INPUT ->

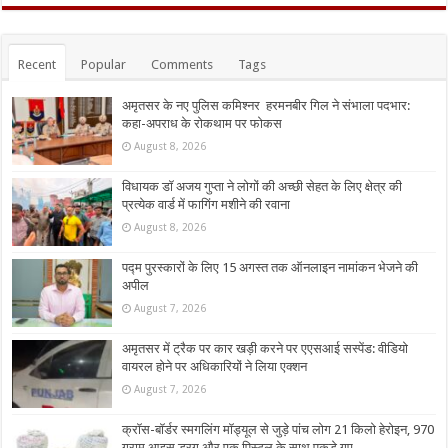
Recent
Popular
Comments
Tags
अमृतसर के नए पुलिस कमिश्नर हरमनबीर गिल ने संभाला पदभार:
कहा-अपराध के रोकथाम पर फोकस
August 8, 2026
विधायक डॉ अजय गुप्ता ने लोगों की अच्छी सेहत के लिए क्षेत्र की
प्रत्येक वार्ड में फागिंग मशीने की रवाना
August 8, 2026
पद्म पुरस्कारों के लिए 15 अगस्त तक ऑनलाइन नामांकन भेजने की
अपील
August 7, 2026
अमृतसर में ट्रैक पर कार खड़ी करने पर एएसआई सस्पेंड: वीडियो
वायरल होने पर अधिकारियों ने लिया एक्शन
August 7, 2026
क्रॉस-बॉर्डर स्मगलिंग मॉड्यूल से जुड़े पांच लोग 21 किलो हेरोइन, 970
ग्राम आइस ड्रग और एक पिस्टल के साथ पकड़े गए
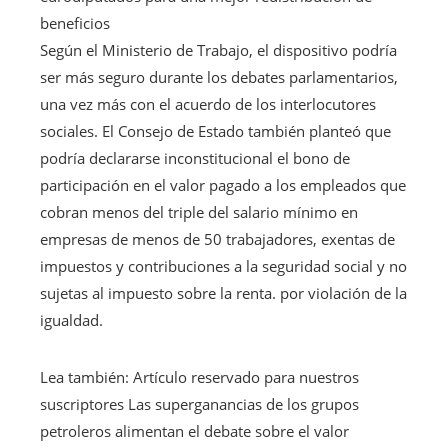
beneficios
Según el Ministerio de Trabajo, el dispositivo podría
ser más seguro durante los debates parlamentarios,
una vez más con el acuerdo de los interlocutores
sociales. El Consejo de Estado también planteó que
podría declararse inconstitucional el bono de
participación en el valor pagado a los empleados que
cobran menos del triple del salario mínimo en
empresas de menos de 50 trabajadores, exentas de
impuestos y contribuciones a la seguridad social y no
sujetas al impuesto sobre la renta. por violación de la
igualdad.
Lea también:
Artículo reservado para nuestros
suscriptores
Las superganancias de los grupos
petroleros alimentan el debate sobre el valor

ASSIGNMENT -> Report each line in the items above that contains the string "sobre", treating case as significant.

ANSWER SECTION ->
sujetas al impuesto sobre la renta. por violación de la
petroleros alimentan el debate sobre el valor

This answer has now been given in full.